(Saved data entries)
>> start

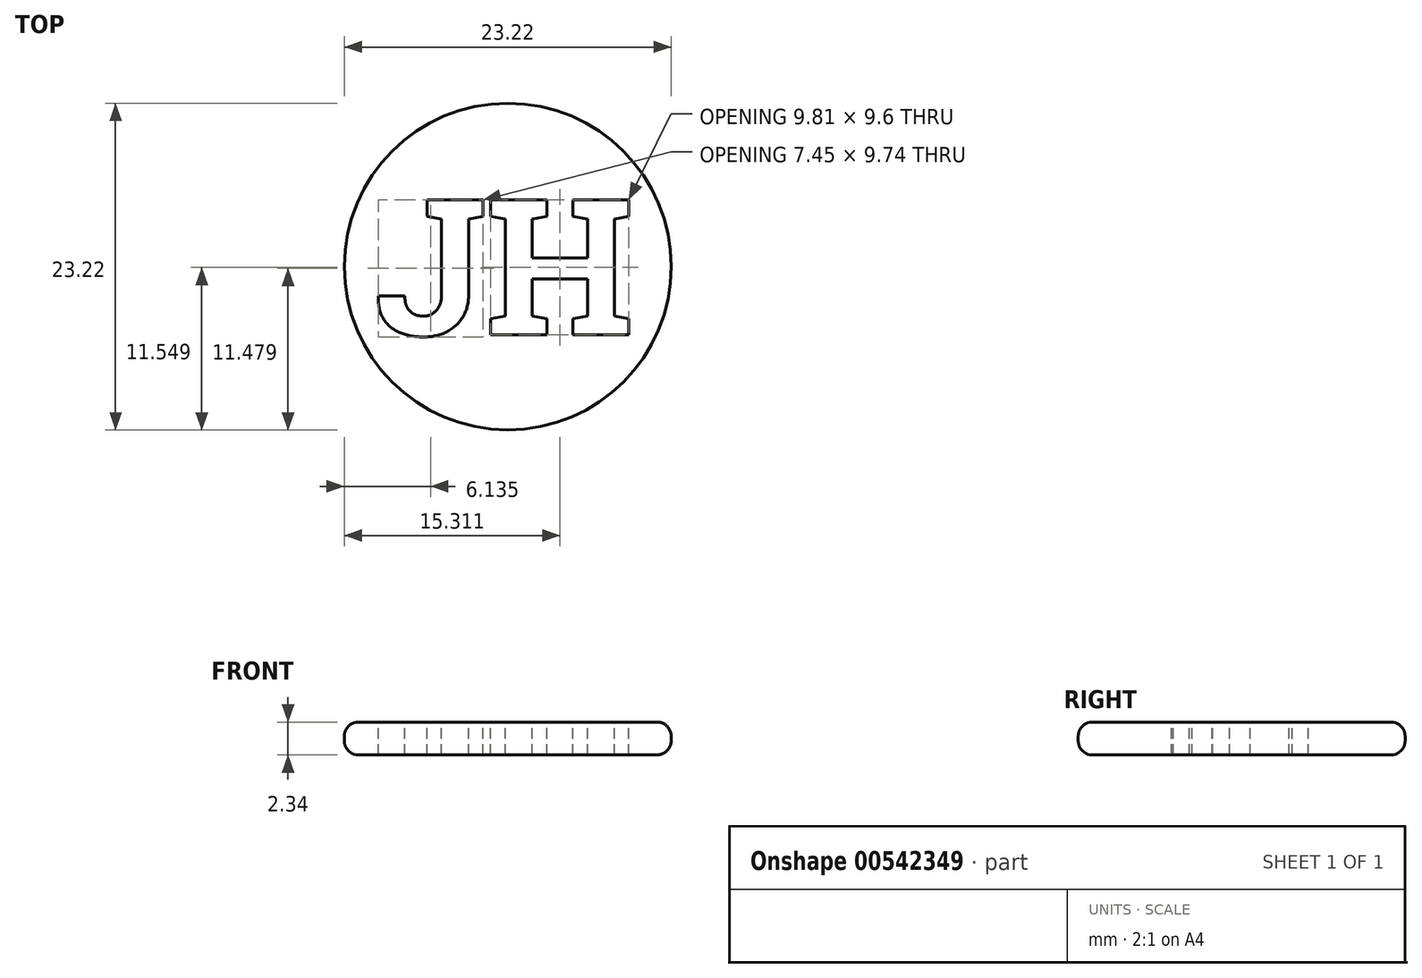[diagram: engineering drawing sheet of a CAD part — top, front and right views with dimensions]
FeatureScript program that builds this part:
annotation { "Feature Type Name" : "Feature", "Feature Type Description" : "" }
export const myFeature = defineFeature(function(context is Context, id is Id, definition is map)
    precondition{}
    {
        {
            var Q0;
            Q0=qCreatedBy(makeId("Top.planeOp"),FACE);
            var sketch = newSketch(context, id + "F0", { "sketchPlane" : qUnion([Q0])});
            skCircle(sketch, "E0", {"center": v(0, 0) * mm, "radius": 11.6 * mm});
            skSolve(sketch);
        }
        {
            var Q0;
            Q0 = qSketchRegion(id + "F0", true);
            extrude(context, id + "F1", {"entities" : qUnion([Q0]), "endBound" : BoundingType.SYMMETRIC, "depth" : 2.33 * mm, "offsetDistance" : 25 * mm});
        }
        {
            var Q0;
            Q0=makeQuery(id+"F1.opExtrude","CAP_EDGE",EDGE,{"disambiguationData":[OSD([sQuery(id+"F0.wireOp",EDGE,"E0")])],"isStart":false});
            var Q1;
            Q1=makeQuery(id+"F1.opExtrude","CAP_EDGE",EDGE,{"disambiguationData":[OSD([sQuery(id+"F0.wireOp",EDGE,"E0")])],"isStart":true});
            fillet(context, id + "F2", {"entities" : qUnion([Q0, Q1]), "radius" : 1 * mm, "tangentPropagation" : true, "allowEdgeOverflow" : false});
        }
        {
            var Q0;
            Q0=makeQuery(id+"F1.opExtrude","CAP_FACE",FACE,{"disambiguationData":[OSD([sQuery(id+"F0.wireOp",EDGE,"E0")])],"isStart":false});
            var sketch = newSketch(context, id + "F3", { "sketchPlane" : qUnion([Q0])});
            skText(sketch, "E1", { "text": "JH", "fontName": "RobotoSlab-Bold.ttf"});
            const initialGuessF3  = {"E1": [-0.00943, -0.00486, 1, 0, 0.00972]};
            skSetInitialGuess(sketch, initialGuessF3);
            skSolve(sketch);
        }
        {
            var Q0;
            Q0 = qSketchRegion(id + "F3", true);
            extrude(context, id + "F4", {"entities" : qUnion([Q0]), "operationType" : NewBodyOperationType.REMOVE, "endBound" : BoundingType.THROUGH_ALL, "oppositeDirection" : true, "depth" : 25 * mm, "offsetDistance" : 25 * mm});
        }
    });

>> end
>> start

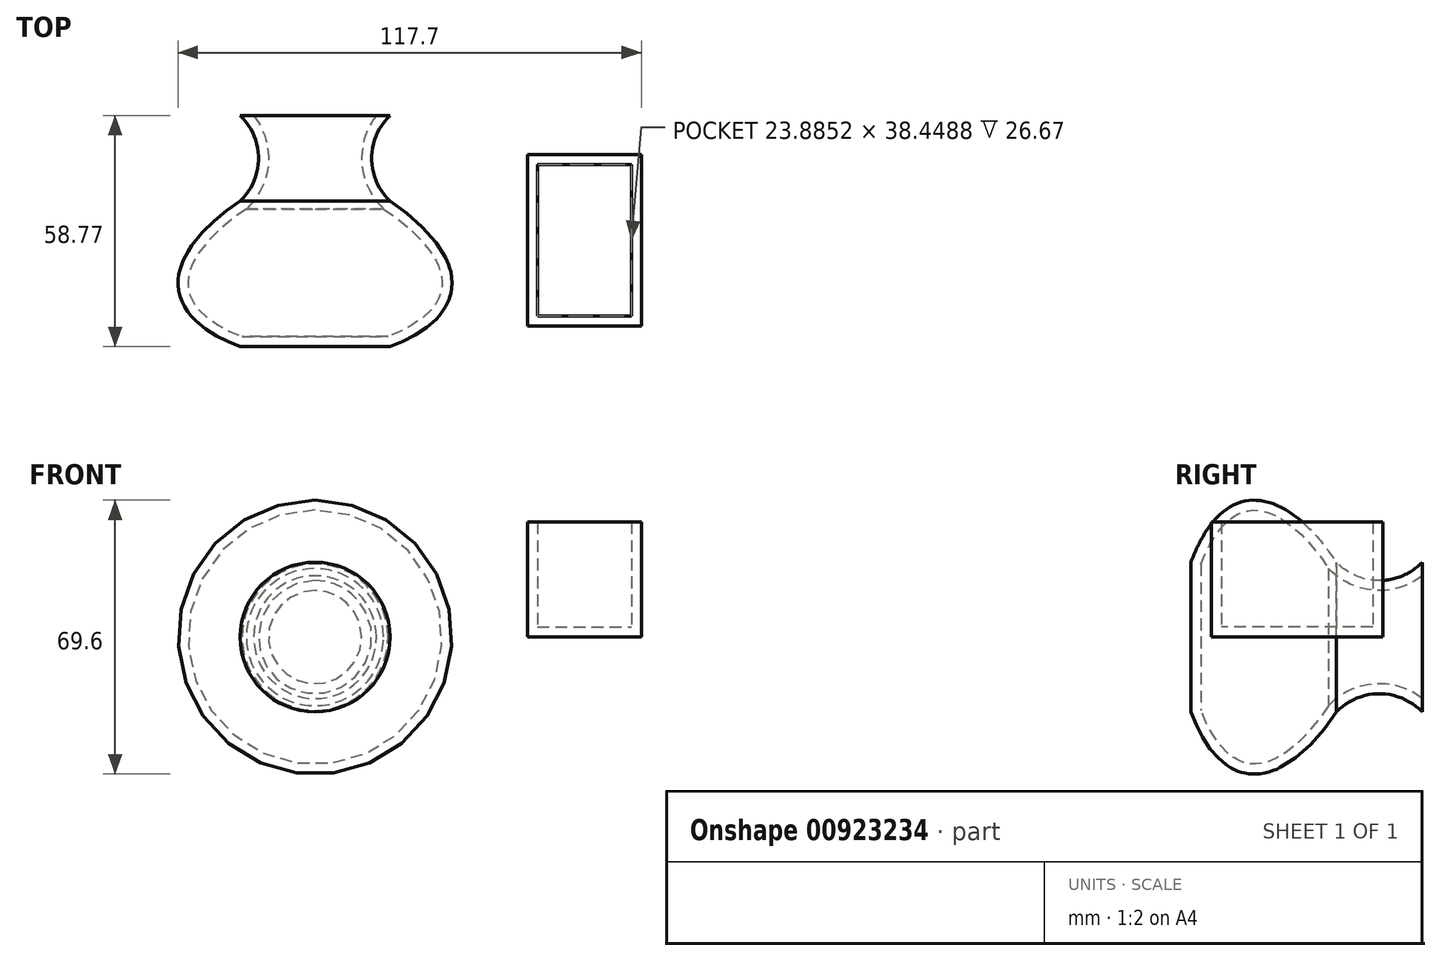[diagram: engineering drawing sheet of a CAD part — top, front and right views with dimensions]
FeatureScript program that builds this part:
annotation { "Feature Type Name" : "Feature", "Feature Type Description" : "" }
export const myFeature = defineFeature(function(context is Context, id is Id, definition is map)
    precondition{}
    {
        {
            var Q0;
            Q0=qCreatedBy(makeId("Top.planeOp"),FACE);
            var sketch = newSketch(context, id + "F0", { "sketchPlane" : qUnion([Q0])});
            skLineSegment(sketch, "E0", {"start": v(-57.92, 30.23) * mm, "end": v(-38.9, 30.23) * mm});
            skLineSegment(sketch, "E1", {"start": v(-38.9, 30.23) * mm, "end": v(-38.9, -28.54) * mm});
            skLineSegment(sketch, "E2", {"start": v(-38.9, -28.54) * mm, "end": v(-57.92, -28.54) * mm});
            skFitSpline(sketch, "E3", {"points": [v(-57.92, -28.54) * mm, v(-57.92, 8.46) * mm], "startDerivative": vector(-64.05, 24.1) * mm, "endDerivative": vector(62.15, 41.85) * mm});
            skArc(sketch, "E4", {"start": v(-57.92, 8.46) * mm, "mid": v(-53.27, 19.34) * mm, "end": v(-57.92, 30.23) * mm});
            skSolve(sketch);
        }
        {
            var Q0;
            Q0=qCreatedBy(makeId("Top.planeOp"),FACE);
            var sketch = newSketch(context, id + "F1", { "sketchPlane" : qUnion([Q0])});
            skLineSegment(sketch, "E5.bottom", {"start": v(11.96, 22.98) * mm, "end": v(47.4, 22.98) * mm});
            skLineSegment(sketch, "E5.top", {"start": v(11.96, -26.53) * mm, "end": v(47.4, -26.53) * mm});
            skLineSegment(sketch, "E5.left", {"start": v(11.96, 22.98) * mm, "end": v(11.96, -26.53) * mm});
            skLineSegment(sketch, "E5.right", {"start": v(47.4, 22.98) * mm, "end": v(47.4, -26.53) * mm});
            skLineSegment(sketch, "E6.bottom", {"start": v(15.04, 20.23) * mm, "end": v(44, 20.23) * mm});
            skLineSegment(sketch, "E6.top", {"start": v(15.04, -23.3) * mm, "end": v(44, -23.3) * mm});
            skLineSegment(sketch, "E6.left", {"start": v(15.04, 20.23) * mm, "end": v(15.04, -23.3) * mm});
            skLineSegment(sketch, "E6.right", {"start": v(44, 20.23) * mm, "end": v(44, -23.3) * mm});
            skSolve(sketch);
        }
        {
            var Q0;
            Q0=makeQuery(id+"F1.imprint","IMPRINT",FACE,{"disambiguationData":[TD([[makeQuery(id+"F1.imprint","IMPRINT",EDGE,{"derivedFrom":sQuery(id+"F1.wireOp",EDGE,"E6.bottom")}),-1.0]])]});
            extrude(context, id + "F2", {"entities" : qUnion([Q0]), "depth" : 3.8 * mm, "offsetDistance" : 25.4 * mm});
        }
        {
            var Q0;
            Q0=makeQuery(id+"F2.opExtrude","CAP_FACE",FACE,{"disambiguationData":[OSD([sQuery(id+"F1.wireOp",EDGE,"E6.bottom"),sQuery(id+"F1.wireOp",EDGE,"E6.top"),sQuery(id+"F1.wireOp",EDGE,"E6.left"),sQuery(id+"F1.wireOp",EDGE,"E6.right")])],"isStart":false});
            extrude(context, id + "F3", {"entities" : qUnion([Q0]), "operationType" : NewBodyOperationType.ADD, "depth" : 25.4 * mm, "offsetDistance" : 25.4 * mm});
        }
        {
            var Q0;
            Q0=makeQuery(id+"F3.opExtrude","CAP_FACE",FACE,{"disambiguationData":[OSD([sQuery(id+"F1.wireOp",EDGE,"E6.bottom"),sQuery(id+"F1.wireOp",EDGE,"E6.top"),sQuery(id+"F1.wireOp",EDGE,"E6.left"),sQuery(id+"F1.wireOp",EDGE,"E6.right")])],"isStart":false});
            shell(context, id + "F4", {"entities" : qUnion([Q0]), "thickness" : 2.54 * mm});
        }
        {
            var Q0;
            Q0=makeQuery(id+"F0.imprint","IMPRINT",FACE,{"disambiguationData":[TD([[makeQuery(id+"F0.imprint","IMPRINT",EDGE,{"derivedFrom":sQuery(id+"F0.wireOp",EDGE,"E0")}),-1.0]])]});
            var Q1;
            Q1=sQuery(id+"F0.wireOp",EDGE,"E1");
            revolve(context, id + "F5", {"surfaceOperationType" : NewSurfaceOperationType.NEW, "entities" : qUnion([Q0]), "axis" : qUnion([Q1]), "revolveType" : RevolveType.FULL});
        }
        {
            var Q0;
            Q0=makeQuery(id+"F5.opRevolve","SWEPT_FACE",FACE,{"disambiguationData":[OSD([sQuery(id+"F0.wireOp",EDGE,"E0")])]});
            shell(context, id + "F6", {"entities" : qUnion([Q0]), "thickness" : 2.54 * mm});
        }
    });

>> end

What you have to do →
Please pick out every line in the material above that contains the string "BoundingType", and copy each one in full.

Task output →
            extrude(context, id + "F1", {"entities" : qUnion([Q0]), "endBound" : BoundingType.SYMMETRIC, "depth" : 2.33 * mm, "offsetDistance" : 25 * mm});
            extrude(context, id + "F4", {"entities" : qUnion([Q0]), "operationType" : NewBodyOperationType.REMOVE, "endBound" : BoundingType.THROUGH_ALL, "oppositeDirection" : true, "depth" : 25 * mm, "offsetDistance" : 25 * mm});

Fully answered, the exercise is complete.